The range of this volume is considerable, not simply by virtue of its impressive size, but on account of the depth of discussions and the breadth of topics. All in all, the volume offers direction to an updated and refreshed image of Late Antiquity which appears mostly in its religious and cultural aspects. More importantly, it is a Late Antiquity only loosely tied to the moorings of its traditional treatment in modern historiography: the incarnations and symbols of imperial power, including its most prominent representatives (for example, Constantine and Justinian) keep a low profile in its 1,200 plus pages. Modern handbooks cannot be dry and exhaustive treatments of authors, texts, genres or historical periods. Rather, they must be selective and, as much as possible, lively and updated discussions introducing readers to the subject in a way that stimulates continued research.
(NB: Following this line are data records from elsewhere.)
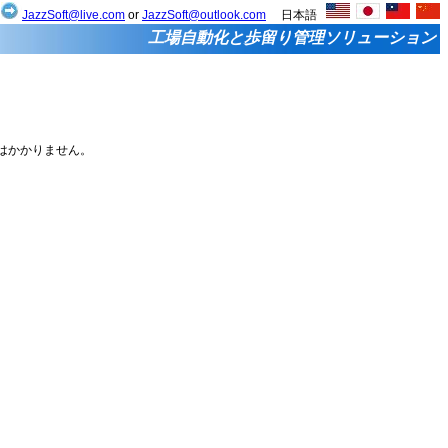
せ
JazzSoft@live.com
or
JazzSoft@outlook.com
日本語
工場自動化と歩留り管理ソリューション
税はかかりません。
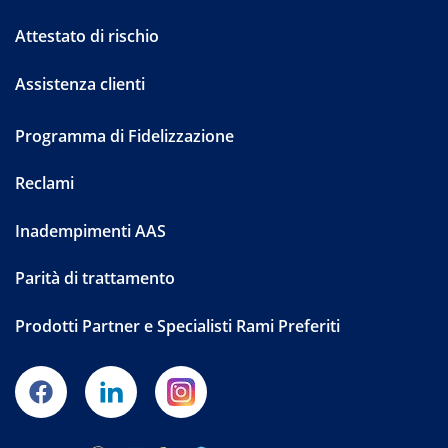
Attestato di rischio
Assistenza clienti
Programma di Fidelizzazione
Reclami
Inadempimenti AAS
Parità di trattamento
Prodotti Partner e Specialisti Rami Preferiti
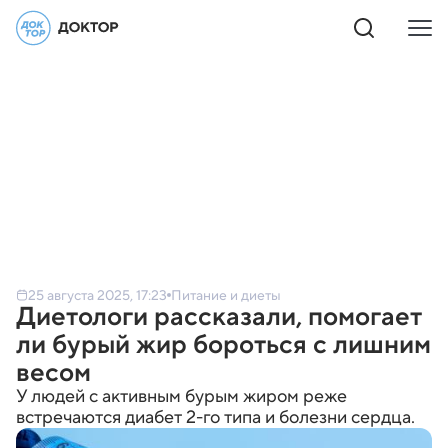
25 августа 2025, 17:23
Питание и диеты
Диетологи рассказали, помогает
ли бурый жир бороться с лишним
весом
У людей с активным бурым жиром реже
встречаются диабет 2-го типа и болезни сердца.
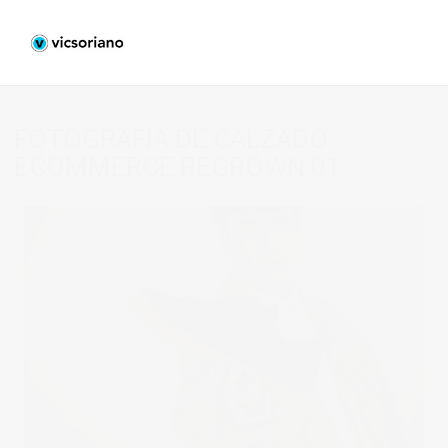
FOTOGRAFIA DE CALZADO
ECOMMERCE REGROWN 01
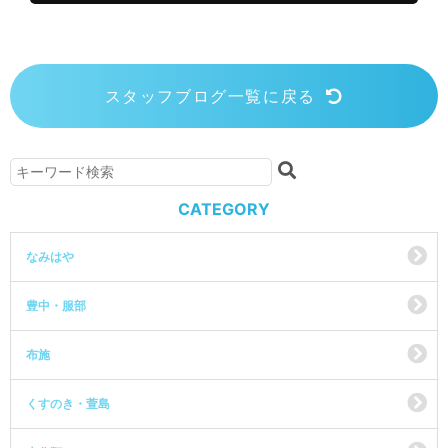
スタッフブログ一覧に戻る
CATEGORY
なみはや
豊中・服部
布施
くすのき・萱島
Compared to previous companions and handbooks dealing with the same period, this one is the most comprehensive. If read in conjunction with additional research, the gaps in this volume will be less heavily felt. At any rate, the editor must be congratulated for recruiting a large number of scholars to fulfill this task and for having made their selection not solely from the predominantly Anglophone academic world.
Notes
1. For the expression ‘explosion of Late Antiquity’, see the eponymous article by A. Giardina, ‘Esplosione di tardoantico’, Studi storici 40 (1999) 157–180. For a reconsideration of prevailing views about the ‘religious character’ of Late Antiquity see Polymnia Athanassiadi, ‘Antiquité tardive : construction et déconstruction d’un modèle historiographique’, Antiquité Tardive 14 (2006) 311–324.